# THE PROBLEM
Your output should be the line with "output [3:0] dot" and all following lines of the data below, through the end, repeated exactly.

· · ·

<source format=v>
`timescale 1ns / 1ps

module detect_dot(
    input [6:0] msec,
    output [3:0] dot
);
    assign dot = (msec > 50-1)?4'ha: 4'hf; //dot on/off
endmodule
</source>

· · ·

# REPLY
    output [3:0] dot
);
    assign dot = (msec > 50-1)?4'ha: 4'hf; //dot on/off
endmodule
</source>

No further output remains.